Site Reliability Engineer (SRE) - Airline Sciences (DMA)
Designation: Developer - Cloud SRE & DevOps
Key Responsibilities:
● Design, implement, and maintain robust and scalable infrastructure on AWS to support our microservices-based applications and REST APIs.
● Work collaboratively with DevOps Engineer’s CI/CD pipelines for automated deployment, testing, and rollback of services.
● Monitor system performance, availability, and reliability using APM tools, with a preference for Kibana-based solutions, and establish effective alerting mechanisms.
● Proactively identify potential issues and bottlenecks through log analysis, performance metrics, and synthetic monitoring; implement preventative measures.
● Troubleshoot and resolve complex production incidents, performing root cause analysis (RCA) and implementing long-term solutions.

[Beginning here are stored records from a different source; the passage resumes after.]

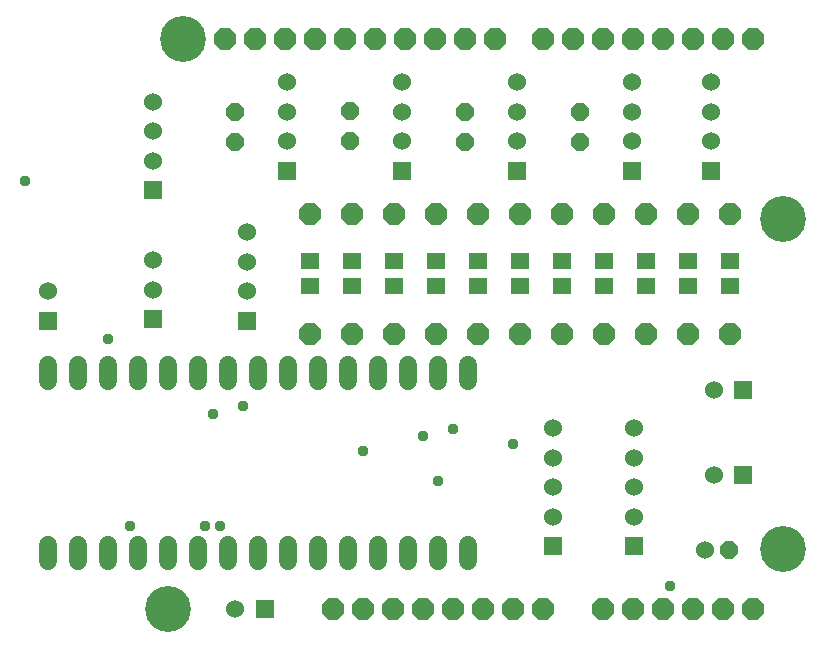
<source format=gbr>
G04 EAGLE Gerber RS-274X export*
G75*
%MOMM*%
%FSLAX34Y34*%
%LPD*%
%INSoldermask Top*%
%IPPOS*%
%AMOC8*
5,1,8,0,0,1.08239X$1,22.5*%
G01*
%ADD10C,3.886200*%
%ADD11P,2.034460X8X22.500000*%
%ADD12P,1.649562X8X112.500000*%
%ADD13P,2.034460X8X112.500000*%
%ADD14R,1.600000X1.400000*%
%ADD15P,2.034460X8X292.500000*%
%ADD16C,1.511200*%
%ADD17R,1.524000X1.524000*%
%ADD18C,1.524000*%
%ADD19P,1.649562X8X22.500000*%
%ADD20C,0.959600*%


D10*
X368300Y596900D03*
X355600Y114300D03*
X876300Y165100D03*
X876300Y444500D03*
D11*
X749300Y596900D03*
X723900Y114300D03*
X774700Y596900D03*
X800100Y596900D03*
X825500Y596900D03*
X850900Y596900D03*
X723900Y596900D03*
X698500Y596900D03*
X673100Y596900D03*
X632460Y596900D03*
X607060Y596900D03*
X581660Y596900D03*
X556260Y596900D03*
X530860Y596900D03*
X505460Y596900D03*
X480060Y596900D03*
X454660Y596900D03*
X749300Y114300D03*
X774700Y114300D03*
X800100Y114300D03*
X825500Y114300D03*
X850900Y114300D03*
X673100Y114300D03*
X647700Y114300D03*
X622300Y114300D03*
X596900Y114300D03*
X571500Y114300D03*
X546100Y114300D03*
X429260Y596900D03*
X403860Y596900D03*
X520700Y114300D03*
X495300Y114300D03*
D12*
X412750Y509270D03*
X412750Y534670D03*
X510094Y510540D03*
X510094Y535940D03*
X607439Y509270D03*
X607439Y534670D03*
X704783Y509270D03*
X704783Y534670D03*
D13*
X582930Y347218D03*
X582930Y448818D03*
D14*
X582930Y387764D03*
X582930Y408272D03*
D13*
X618490Y347218D03*
X618490Y448818D03*
D14*
X618490Y387764D03*
X618490Y408272D03*
D13*
X654050Y347218D03*
X654050Y448818D03*
D14*
X654050Y387764D03*
X654050Y408272D03*
D13*
X689610Y347218D03*
X689610Y448818D03*
D14*
X689610Y387764D03*
X689610Y408272D03*
D13*
X725170Y347218D03*
X725170Y448818D03*
D14*
X725170Y387764D03*
X725170Y408272D03*
D13*
X760730Y347218D03*
X760730Y448818D03*
D14*
X760730Y387764D03*
X760730Y408272D03*
D15*
X796290Y448818D03*
X796290Y347218D03*
D14*
X796290Y408272D03*
X796290Y387764D03*
D15*
X831850Y448818D03*
X831850Y347218D03*
D14*
X831850Y408272D03*
X831850Y387764D03*
D16*
X254000Y167830D02*
X254000Y154750D01*
X279400Y154750D02*
X279400Y167830D01*
X304800Y167830D02*
X304800Y154750D01*
X330200Y154750D02*
X330200Y167830D01*
X355600Y167830D02*
X355600Y154750D01*
X381000Y154750D02*
X381000Y167830D01*
X406400Y167830D02*
X406400Y154750D01*
X431800Y154750D02*
X431800Y167830D01*
X457200Y167830D02*
X457200Y154750D01*
X482600Y154750D02*
X482600Y167830D01*
X508000Y167830D02*
X508000Y154750D01*
X533400Y154750D02*
X533400Y167830D01*
X558800Y167830D02*
X558800Y154750D01*
X584200Y154750D02*
X584200Y167830D01*
X609600Y167830D02*
X609600Y154750D01*
X609600Y307150D02*
X609600Y320230D01*
X584200Y320230D02*
X584200Y307150D01*
X558800Y307150D02*
X558800Y320230D01*
X533400Y320230D02*
X533400Y307150D01*
X508000Y307150D02*
X508000Y320230D01*
X482600Y320230D02*
X482600Y307150D01*
X457200Y307150D02*
X457200Y320230D01*
X431800Y320230D02*
X431800Y307150D01*
X406400Y307150D02*
X406400Y320230D01*
X381000Y320230D02*
X381000Y307150D01*
X355600Y307150D02*
X355600Y320230D01*
X330200Y320230D02*
X330200Y307150D01*
X304800Y307150D02*
X304800Y320230D01*
X279400Y320230D02*
X279400Y307150D01*
X254000Y307150D02*
X254000Y320230D01*
D17*
X342650Y359140D03*
D18*
X342650Y384140D03*
X342650Y409140D03*
D17*
X342900Y468630D03*
D18*
X342900Y493630D03*
X342900Y518630D03*
X342900Y543630D03*
D17*
X815340Y485140D03*
D18*
X815340Y510140D03*
X815340Y535140D03*
X815340Y560140D03*
D17*
X456172Y485140D03*
D18*
X456172Y510140D03*
X456172Y535140D03*
X456172Y560140D03*
D17*
X553516Y485140D03*
D18*
X553516Y510140D03*
X553516Y535140D03*
X553516Y560140D03*
D17*
X650861Y485140D03*
D18*
X650861Y510140D03*
X650861Y535140D03*
X650861Y560140D03*
D17*
X748205Y485140D03*
D18*
X748205Y510140D03*
X748205Y535140D03*
X748205Y560140D03*
D17*
X842880Y299720D03*
D18*
X817880Y299720D03*
D17*
X842880Y227330D03*
D18*
X817880Y227330D03*
D13*
X476250Y347218D03*
X476250Y448818D03*
D14*
X476250Y387764D03*
X476250Y408272D03*
D13*
X547370Y347218D03*
X547370Y448818D03*
D14*
X547370Y387764D03*
X547370Y408272D03*
D17*
X681990Y167170D03*
D18*
X681990Y192170D03*
X681990Y217170D03*
X681990Y242170D03*
X681990Y267170D03*
D17*
X750570Y167170D03*
D18*
X750570Y192170D03*
X750570Y217170D03*
X750570Y242170D03*
X750570Y267170D03*
D17*
X437750Y114300D03*
D18*
X412750Y114300D03*
D19*
X830580Y163830D03*
D18*
X810260Y163830D03*
D17*
X254000Y358140D03*
D18*
X254000Y383140D03*
D13*
X511810Y347218D03*
X511810Y448818D03*
D14*
X511810Y387764D03*
X511810Y408272D03*
D17*
X422910Y358140D03*
D18*
X422910Y383140D03*
X422910Y408140D03*
X422910Y433140D03*
D20*
X393700Y279400D03*
X419100Y285750D03*
X234950Y476250D03*
X304800Y342900D03*
X571500Y260350D03*
X596900Y266700D03*
X647700Y254000D03*
X781050Y133350D03*
X520700Y247650D03*
X400050Y184150D03*
X584200Y222250D03*
X387350Y184150D03*
X323850Y184150D03*
M02*

</source>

● Manage and optimize database performance, reliability, and scalability.
● Configure and maintain network infrastructure, including load balancers, firewalls, and proxies, ensuring secure and efficient traffic flow.
● Champion and implement infrastructure-as-code (IaC) practices.
● Work with Docker for containerization of applications, managing container orchestration and registries.
● Collaborate closely with development teams to define service level objectives (SLOs), service level indicators (SLIs), and error budgets.
● Develop and maintain comprehensive documentation for system architecture, configurations, and operational procedures.
● Drive automation initiatives to reduce manual effort and improve system resilience. ● Contribute to capacity planning and performance tuning efforts.
Required Qualifications:
● Bachelor's degree in Computer Science, Engineering, or a related technical field.
● 4-6 years of experience in Site Reliability Engineering, DevOps, or a similar role.
● Proven hands-on experience with Amazon Web Services (AWS), including services like EC2, S3, RDS, VPC, IAM (Identity and Access Management), Lambda, and EKS/ECS.
● Strong understanding and practical experience with microservices architecture and REST API principles.
● Proficiency in managing and troubleshooting relational and NoSQL databases (e.g., PostgreSQL, MySQL, MongoDB, Cassandra).
● Solid knowledge of networking concepts (TCP/IP, DNS, HTTP/S, VPNs) and experience with proxies (e.g., Nginx, HAProxy).
● Demonstrable experience with monitoring, logging, and alerting systems, with a strong preference for experience with the ELK Stack (Elasticsearch, Logstash, Kibana) for APM and observability.
● Hands-on experience with Docker containerization and orchestration (e.g., Kubernetes, Docker Swarm).
● Capable in at least one scripting language (e.g., Python, Bash, Go).
● Experience with CI/CD tools (e.g., Jenkins, GitLab CI, AWS CodePipeline).
● Strong analytical and problem-solving skills with a proactive approach to identifying and resolving issues.
● Excellent communication and collaboration skills.